14. Об искренности и откровениях

— Я — Феникс.

Из-под пепельно-серой, пропахшей гарью чёлки на Люси глянула пара пристальных глаз. Эдвил, шатаясь, поднялся и двинул ноги к ней, но Люси вскочила и отошла на то же расстояние. Эд замер с протянутой рукой.

— Ты поранилась. — Он указал на её ссадины. — В тебе пока слишком много человеческого.

— Я — человек! — огрызнулась Люси. — И я ухожу!

— Постой! — Резвые искры сорвались с его протянутых пальцев, ясно давая понять, что ему ничего не стоит и Люси обратить в прах. — Не покидай меня. Выслушай, прошу.

— Мне не о чем болтать с убийцей! — голос Люси дрогнул от горечи.

— Ты всё не так видишь. Это человеческое говорит в тебе, но дай мне час, и я поведаю тебе о том, как видят мир Фениксы.

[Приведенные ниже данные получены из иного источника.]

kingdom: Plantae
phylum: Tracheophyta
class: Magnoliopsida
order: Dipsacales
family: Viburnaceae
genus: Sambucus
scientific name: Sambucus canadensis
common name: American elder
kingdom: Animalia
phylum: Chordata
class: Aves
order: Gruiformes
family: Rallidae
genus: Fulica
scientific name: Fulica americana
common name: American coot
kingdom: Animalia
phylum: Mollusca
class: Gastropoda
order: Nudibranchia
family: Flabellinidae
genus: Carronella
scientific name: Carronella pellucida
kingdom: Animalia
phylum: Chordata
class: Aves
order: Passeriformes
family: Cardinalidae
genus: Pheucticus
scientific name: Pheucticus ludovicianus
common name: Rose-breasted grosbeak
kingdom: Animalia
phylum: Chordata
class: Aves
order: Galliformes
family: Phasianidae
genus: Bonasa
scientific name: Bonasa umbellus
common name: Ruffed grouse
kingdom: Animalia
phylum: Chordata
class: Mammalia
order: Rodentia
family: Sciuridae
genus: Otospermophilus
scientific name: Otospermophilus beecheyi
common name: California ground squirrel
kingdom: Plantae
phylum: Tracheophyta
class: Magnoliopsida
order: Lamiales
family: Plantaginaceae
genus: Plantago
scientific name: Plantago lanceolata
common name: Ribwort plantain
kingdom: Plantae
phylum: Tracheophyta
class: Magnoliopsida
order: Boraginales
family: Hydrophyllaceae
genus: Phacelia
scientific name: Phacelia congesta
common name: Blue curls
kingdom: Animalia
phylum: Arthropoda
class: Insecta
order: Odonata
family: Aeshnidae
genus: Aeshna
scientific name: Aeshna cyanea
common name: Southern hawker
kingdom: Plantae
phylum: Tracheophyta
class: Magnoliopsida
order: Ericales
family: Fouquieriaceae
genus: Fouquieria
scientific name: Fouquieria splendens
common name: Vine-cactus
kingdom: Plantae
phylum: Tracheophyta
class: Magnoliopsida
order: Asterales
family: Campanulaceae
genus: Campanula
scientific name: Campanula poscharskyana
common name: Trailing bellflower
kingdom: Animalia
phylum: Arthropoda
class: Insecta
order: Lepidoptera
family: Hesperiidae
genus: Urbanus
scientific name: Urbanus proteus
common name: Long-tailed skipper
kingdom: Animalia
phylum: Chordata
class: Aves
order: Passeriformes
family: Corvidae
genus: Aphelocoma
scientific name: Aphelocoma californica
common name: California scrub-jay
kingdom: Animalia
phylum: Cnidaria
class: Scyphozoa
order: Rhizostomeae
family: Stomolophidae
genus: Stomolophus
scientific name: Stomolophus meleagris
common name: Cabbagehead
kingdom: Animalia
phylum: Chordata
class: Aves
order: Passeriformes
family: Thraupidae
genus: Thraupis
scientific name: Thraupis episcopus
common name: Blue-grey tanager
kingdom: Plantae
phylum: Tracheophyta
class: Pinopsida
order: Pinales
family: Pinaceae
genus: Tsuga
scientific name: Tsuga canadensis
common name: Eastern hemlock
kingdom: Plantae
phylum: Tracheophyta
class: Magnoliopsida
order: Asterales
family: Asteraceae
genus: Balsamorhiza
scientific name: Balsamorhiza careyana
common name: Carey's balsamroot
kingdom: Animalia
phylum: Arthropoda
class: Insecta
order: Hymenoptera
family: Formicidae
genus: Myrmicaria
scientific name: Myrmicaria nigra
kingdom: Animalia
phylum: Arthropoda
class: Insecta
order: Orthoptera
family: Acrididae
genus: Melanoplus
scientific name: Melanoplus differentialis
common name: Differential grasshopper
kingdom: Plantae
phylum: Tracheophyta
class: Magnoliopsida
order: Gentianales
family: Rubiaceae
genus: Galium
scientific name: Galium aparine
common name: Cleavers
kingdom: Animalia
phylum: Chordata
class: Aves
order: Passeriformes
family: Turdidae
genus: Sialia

Люси претило оставаться с ним рядом, но не дать ему высказаться она не могла. Села обратно на камни. Эдвил опустился напротив.

— Спасибо тебе.

— Не медли.

Он вздохнул и щёлкнул пальцами — от этого простого жеста между ним и Люси вспыхнул костёр. Сложив костлявые руки, а на них острый подбородок, Эд какое-то время глядел на пламя и точно бы набирался сил. Люси уже было хотела встать, чтобы покинуть его, но тут Эдвил, повинуясь её нетерпению, начал:

— Тебе же знакомо это чувство, Элли, что ты себе не принадлежишь? Я знаю, где и как ты родилась, и что прочили тебе в зрелости. Они всё за тебя решили. Так было и с нами при той жизни. Ты не помнишь, но… Мы родились в очень непростых семьях. И если тебе кажется, что жить простолюдином — значит, не принадлежать себе, то ты забыла, каково быть аристократом. Но я тебе напомню, Элли. — Люси слушала и половина сказанного им казалась ей бредом сумасшедшего. Хотя Эдвил говорил искренне, это было видно по его открытому лицу. — Мы родились в душевном холоде, дорогими игрушками высшего общества и пленниками общепринятых правил. Свободой там не пахло. Тебя это устраивало. Меня — нет. Но и я бы смирился с предопределённой окружением участью властоимца, если бы не мой друг огонь. Он говорил со мной с младенчества, и даже питаясь молоком матери у камина, я слышал в треске пламени одно: «будь моим, и я стану твоим». Из плена очага огонь просил меня о вызволении, о свободе, которой я был лишен, и с каждым прожитым днём настойчивее и настойчивее. Его голос проникал в мою душу, возжигая, и день ото дня пожар силился. Я не мог противостоять, потому что я верил в его безвозразительную правду. Огонь шептал: «вверься мне, и я открою тебе чудеса мироздания, я покажу, на чём зиждется бытие». Что и сказать, — Эдвил замялся, так как слова давались ему тяжело, — я принёс огню в жертву дом. И семью. — Люси ахнула. — Это было больно и трудно. Но необходимо. Потом он попросил тебя и пообещал, что с тобой ничего страшного не случится. Что тебя вернут другой. Я поверил ему, как мне потом думалось, зря. Ведь он забрал твою жизнь. Элли, я желал нам свободы. — Эдвил сглотнул переживания. — Я знал, что слишком слаб и не смогу вызволить тебя как-то иначе. Ты и ныне полна сомнений. Но теперь ты на новом этапе преображения. И я проходил через это.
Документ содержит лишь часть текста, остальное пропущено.